SELECTED EXCERPT:

Hi,

Try to choose a custom cpu_model that fits into your infra. This should be the best approach to avoid this kind of problem. If the performance is not an issue for the tenants, KVM64 should be a good election.

Br,

Blockchain, DevOps & Open Source Cloud Solutions Architect

----------------------------------------

Founder & CEO

OpenCloud.es

luis.ramirez@opencloud.es

Skype ID: d.overload

Hangouts: luis.ramirez@opencloud.es

+34 911 950 123 /

+39 392 1289553 /

+49 152 26917722 / Česká republika: +420 774 274 882

-----------------------------------------------------

El mar., 18 ago. 2020 a las 16:55, Belmiro Moreira (<moreira.belmiro.email.lists@gmail.com>) escribió:

Hi,
in our infrastructure we have always compute nodes that need a hardware intervention and as a consequence they are rebooted, bringing a new kernel, kvm, ...

In order to have a good compromise between performance and flexibility (live migration) we have been using "host-model" for the "cpu_mode" configuration of our service VMs. We didn't expect to have CPU compatibility issues because we have the same hardware type per cell.

The problem is that when a compute node is rebooted the instance domain is recreated with the new cpu features that were introduced because of the reboot (using centOS).

If there are new CPU features exposed, this basically blocks live migration to all the non rebooted compute nodes (those cpu features are not exposed, yet). The nova-scheduler doesn't know about them when scheduling the live migration destination.

I wonder how other operators are solving this issue.
I don't like stopping OS upgrades.
What I'm considering is to define a "custom" cpu_mode for each hardware type.

I would appreciate your comments and learn how you are solving this problem.

Belmiro

SUPPLIED DATA:
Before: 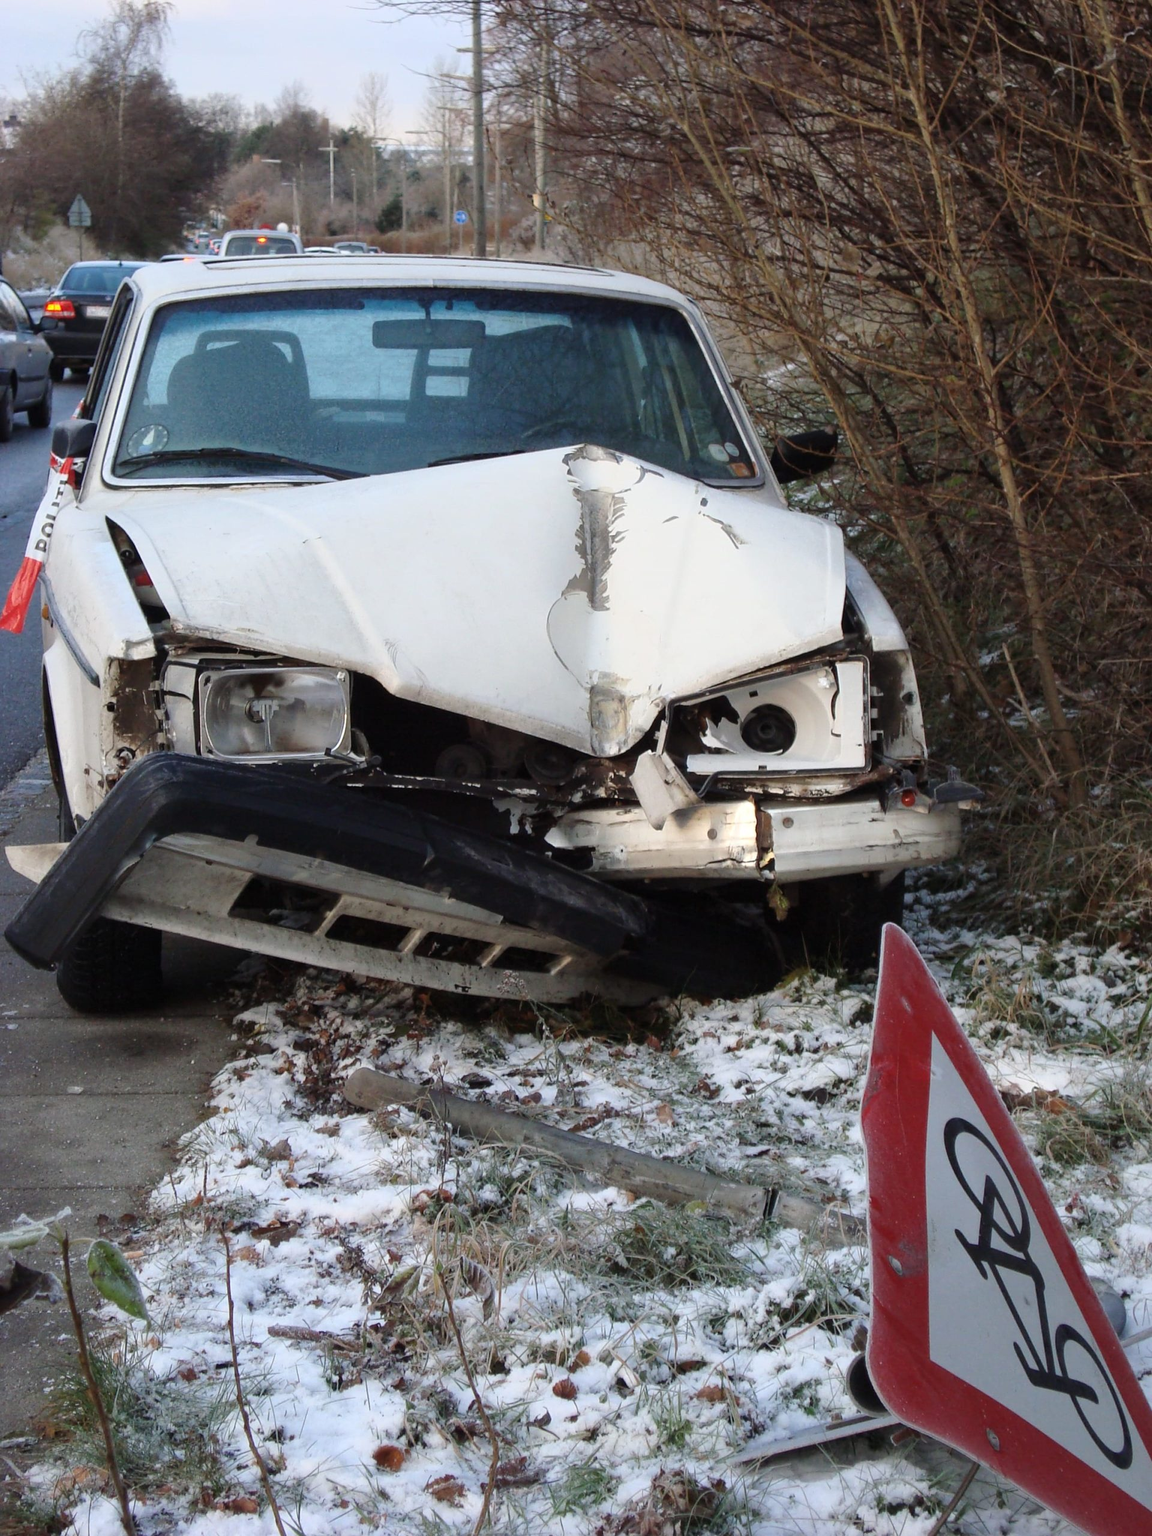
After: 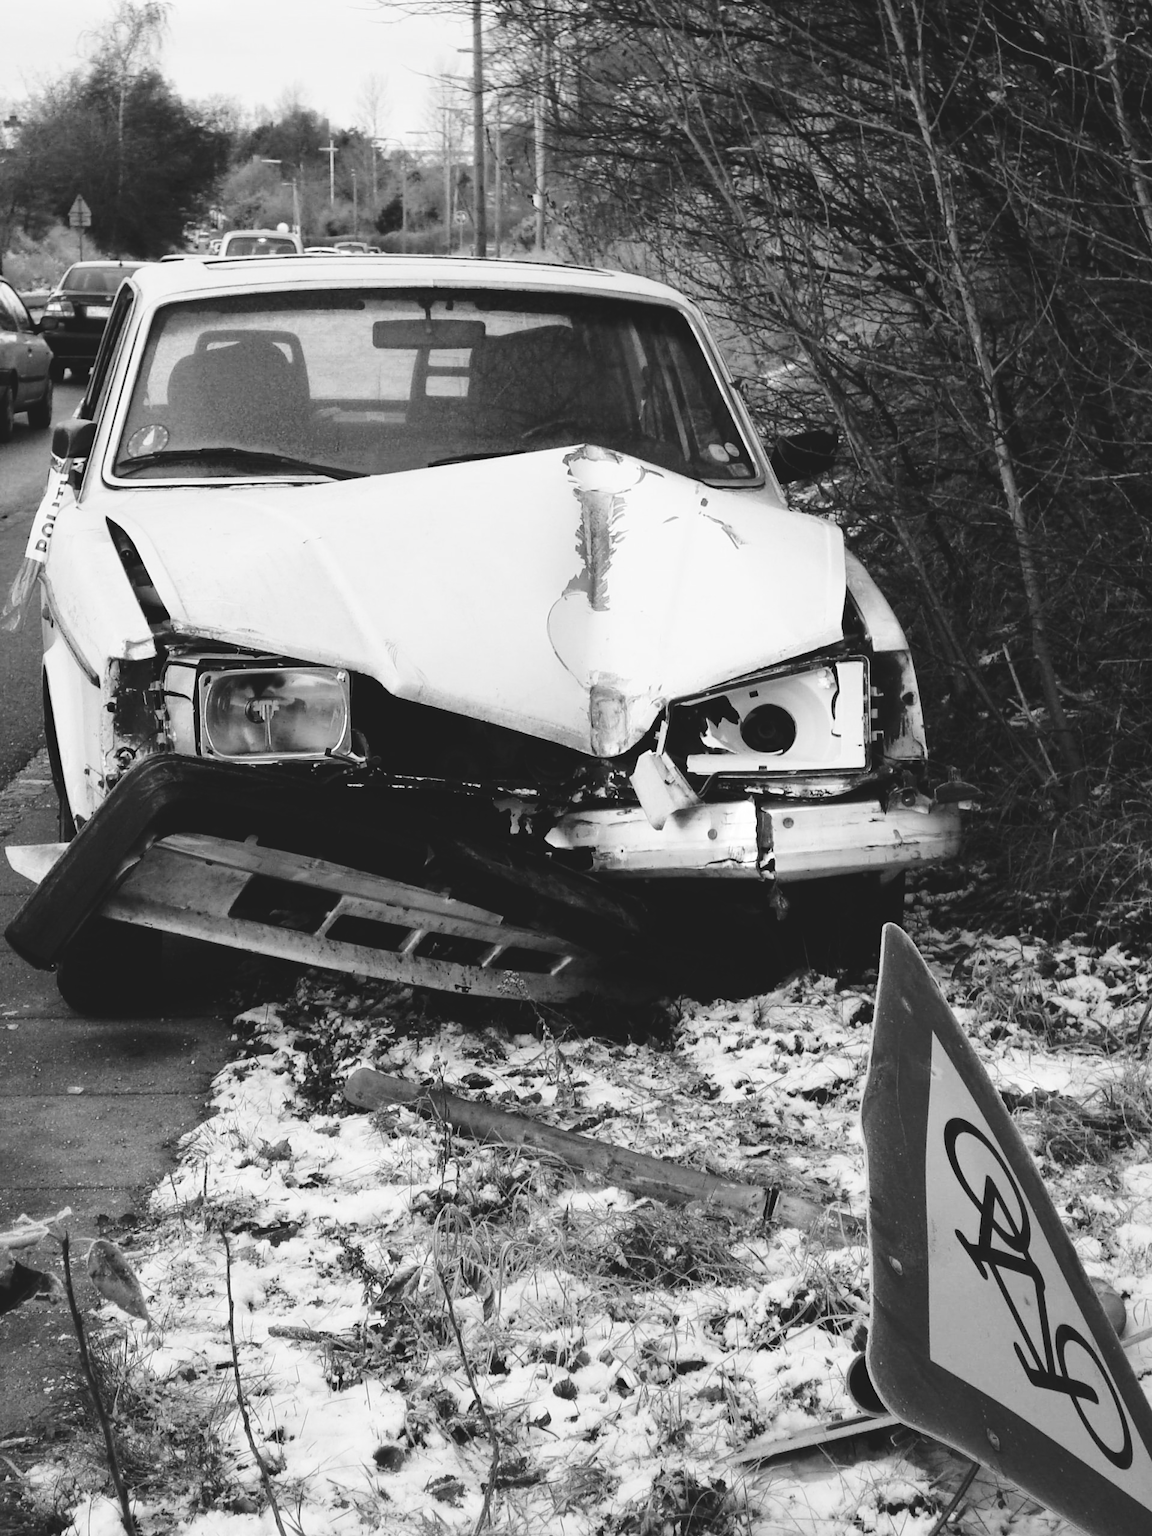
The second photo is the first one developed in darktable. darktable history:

WORK TO DO:
In the thread about picking a cpu_mode for compute nodes, explain why rebooting a compute node ends up blocking live migration to the nodes that have not been rebooted. Answer in one to three sentences.

SOLUTION FOR THIS PROBLEM:
When a compute node is rebooted, the instance domain is recreated with the new CPU features that the reboot introduced. Those features are not yet exposed on the non-rebooted compute nodes, so live migration to them is blocked. The nova-scheduler also does not know about the features when it picks the live migration destination.